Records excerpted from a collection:
BEGIN

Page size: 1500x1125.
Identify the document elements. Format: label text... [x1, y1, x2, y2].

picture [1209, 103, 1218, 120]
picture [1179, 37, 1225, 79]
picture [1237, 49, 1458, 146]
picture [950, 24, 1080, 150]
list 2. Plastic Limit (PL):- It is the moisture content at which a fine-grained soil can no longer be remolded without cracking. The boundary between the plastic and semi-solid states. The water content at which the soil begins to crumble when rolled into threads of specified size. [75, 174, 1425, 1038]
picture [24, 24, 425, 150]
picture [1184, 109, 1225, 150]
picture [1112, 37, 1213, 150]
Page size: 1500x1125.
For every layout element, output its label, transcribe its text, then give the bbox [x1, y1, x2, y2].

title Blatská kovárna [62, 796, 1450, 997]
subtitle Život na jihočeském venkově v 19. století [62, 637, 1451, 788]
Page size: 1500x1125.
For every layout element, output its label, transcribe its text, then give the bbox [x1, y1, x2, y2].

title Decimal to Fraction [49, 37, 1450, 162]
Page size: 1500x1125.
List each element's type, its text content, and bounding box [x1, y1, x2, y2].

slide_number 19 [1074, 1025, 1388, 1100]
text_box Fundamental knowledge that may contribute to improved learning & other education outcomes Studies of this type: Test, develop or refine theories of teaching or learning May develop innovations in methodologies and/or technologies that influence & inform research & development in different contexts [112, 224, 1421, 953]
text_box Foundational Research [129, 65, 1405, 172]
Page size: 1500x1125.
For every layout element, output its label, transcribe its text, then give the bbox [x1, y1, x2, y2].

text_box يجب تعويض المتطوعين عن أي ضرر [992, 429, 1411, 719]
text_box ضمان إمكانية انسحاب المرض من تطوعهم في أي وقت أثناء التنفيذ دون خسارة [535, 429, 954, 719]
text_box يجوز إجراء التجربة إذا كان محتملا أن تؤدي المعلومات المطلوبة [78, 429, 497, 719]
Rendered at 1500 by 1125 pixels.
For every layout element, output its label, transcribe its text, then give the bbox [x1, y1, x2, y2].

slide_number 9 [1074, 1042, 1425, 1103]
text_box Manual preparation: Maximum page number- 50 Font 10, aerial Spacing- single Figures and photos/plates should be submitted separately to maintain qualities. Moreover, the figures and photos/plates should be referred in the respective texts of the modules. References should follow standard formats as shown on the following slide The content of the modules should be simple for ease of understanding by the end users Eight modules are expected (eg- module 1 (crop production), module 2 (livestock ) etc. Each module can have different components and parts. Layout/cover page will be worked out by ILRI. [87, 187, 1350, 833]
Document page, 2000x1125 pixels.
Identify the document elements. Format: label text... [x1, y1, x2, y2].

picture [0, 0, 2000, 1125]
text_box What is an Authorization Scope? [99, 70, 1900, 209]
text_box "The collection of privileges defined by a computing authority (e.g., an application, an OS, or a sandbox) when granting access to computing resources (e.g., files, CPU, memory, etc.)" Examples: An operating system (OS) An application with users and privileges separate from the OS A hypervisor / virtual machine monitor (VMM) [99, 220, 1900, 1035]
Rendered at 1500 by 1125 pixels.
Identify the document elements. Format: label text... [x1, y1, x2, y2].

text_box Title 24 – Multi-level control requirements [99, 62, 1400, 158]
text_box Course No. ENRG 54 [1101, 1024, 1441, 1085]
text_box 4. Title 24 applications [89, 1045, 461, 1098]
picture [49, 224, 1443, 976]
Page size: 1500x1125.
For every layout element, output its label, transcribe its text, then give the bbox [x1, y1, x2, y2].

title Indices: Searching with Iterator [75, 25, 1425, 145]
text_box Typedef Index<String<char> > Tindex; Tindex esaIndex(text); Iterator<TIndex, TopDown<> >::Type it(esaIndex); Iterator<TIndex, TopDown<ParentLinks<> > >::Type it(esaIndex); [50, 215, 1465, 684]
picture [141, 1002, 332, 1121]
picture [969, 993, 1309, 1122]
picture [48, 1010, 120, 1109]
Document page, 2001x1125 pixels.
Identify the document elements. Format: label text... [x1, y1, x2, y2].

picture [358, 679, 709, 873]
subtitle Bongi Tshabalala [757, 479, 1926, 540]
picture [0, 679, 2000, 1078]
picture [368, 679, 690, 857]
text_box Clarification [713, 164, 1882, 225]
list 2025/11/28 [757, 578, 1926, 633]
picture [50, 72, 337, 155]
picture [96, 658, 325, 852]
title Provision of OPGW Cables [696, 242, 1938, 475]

END

▸ **WORK REQUEST**:
Transcribe every entry word for word.

▸ **REPLY**:
Page size: 1500x1125.
Identify the document elements. Format: label text... [x1, y1, x2, y2].

picture [1209, 103, 1218, 120]
picture [1179, 37, 1225, 79]
picture [1237, 49, 1458, 146]
picture [950, 24, 1080, 150]
list 2. Plastic Limit (PL):- It is the moisture content at which a fine-grained soil can no longer be remolded without cracking. The boundary between the plastic and semi-solid states. The water content at which the soil begins to crumble when rolled into threads of specified size. [75, 174, 1425, 1038]
picture [24, 24, 425, 150]
picture [1184, 109, 1225, 150]
picture [1112, 37, 1213, 150]
Page size: 1500x1125.
For every layout element, output its label, transcribe its text, then give the bbox [x1, y1, x2, y2].

title Blatská kovárna [62, 796, 1450, 997]
subtitle Život na jihočeském venkově v 19. století [62, 637, 1451, 788]
Page size: 1500x1125.
For every layout element, output its label, transcribe its text, then give the bbox [x1, y1, x2, y2].

title Decimal to Fraction [49, 37, 1450, 162]
Page size: 1500x1125.
List each element's type, its text content, and bounding box [x1, y1, x2, y2].

slide_number 19 [1074, 1025, 1388, 1100]
text_box Fundamental knowledge that may contribute to improved learning & other education outcomes Studies of this type: Test, develop or refine theories of teaching or learning May develop innovations in methodologies and/or technologies that influence & inform research & development in different contexts [112, 224, 1421, 953]
text_box Foundational Research [129, 65, 1405, 172]
Page size: 1500x1125.
For every layout element, output its label, transcribe its text, then give the bbox [x1, y1, x2, y2].

text_box يجب تعويض المتطوعين عن أي ضرر [992, 429, 1411, 719]
text_box ضمان إمكانية انسحاب المرض من تطوعهم في أي وقت أثناء التنفيذ دون خسارة [535, 429, 954, 719]
text_box يجوز إجراء التجربة إذا كان محتملا أن تؤدي المعلومات المطلوبة [78, 429, 497, 719]
Rendered at 1500 by 1125 pixels.
For every layout element, output its label, transcribe its text, then give the bbox [x1, y1, x2, y2].

slide_number 9 [1074, 1042, 1425, 1103]
text_box Manual preparation: Maximum page number- 50 Font 10, aerial Spacing- single Figures and photos/plates should be submitted separately to maintain qualities. Moreover, the figures and photos/plates should be referred in the respective texts of the modules. References should follow standard formats as shown on the following slide The content of the modules should be simple for ease of understanding by the end users Eight modules are expected (eg- module 1 (crop production), module 2 (livestock ) etc. Each module can have different components and parts. Layout/cover page will be worked out by ILRI. [87, 187, 1350, 833]
Document page, 2000x1125 pixels.
Identify the document elements. Format: label text... [x1, y1, x2, y2].

picture [0, 0, 2000, 1125]
text_box What is an Authorization Scope? [99, 70, 1900, 209]
text_box "The collection of privileges defined by a computing authority (e.g., an application, an OS, or a sandbox) when granting access to computing resources (e.g., files, CPU, memory, etc.)" Examples: An operating system (OS) An application with users and privileges separate from the OS A hypervisor / virtual machine monitor (VMM) [99, 220, 1900, 1035]
Rendered at 1500 by 1125 pixels.
Identify the document elements. Format: label text... [x1, y1, x2, y2].

text_box Title 24 – Multi-level control requirements [99, 62, 1400, 158]
text_box Course No. ENRG 54 [1101, 1024, 1441, 1085]
text_box 4. Title 24 applications [89, 1045, 461, 1098]
picture [49, 224, 1443, 976]
Page size: 1500x1125.
For every layout element, output its label, transcribe its text, then give the bbox [x1, y1, x2, y2].

title Indices: Searching with Iterator [75, 25, 1425, 145]
text_box Typedef Index<String<char> > Tindex; Tindex esaIndex(text); Iterator<TIndex, TopDown<> >::Type it(esaIndex); Iterator<TIndex, TopDown<ParentLinks<> > >::Type it(esaIndex); [50, 215, 1465, 684]
picture [141, 1002, 332, 1121]
picture [969, 993, 1309, 1122]
picture [48, 1010, 120, 1109]
Document page, 2001x1125 pixels.
Identify the document elements. Format: label text... [x1, y1, x2, y2].

picture [358, 679, 709, 873]
subtitle Bongi Tshabalala [757, 479, 1926, 540]
picture [0, 679, 2000, 1078]
picture [368, 679, 690, 857]
text_box Clarification [713, 164, 1882, 225]
list 2025/11/28 [757, 578, 1926, 633]
picture [50, 72, 337, 155]
picture [96, 658, 325, 852]
title Provision of OPGW Cables [696, 242, 1938, 475]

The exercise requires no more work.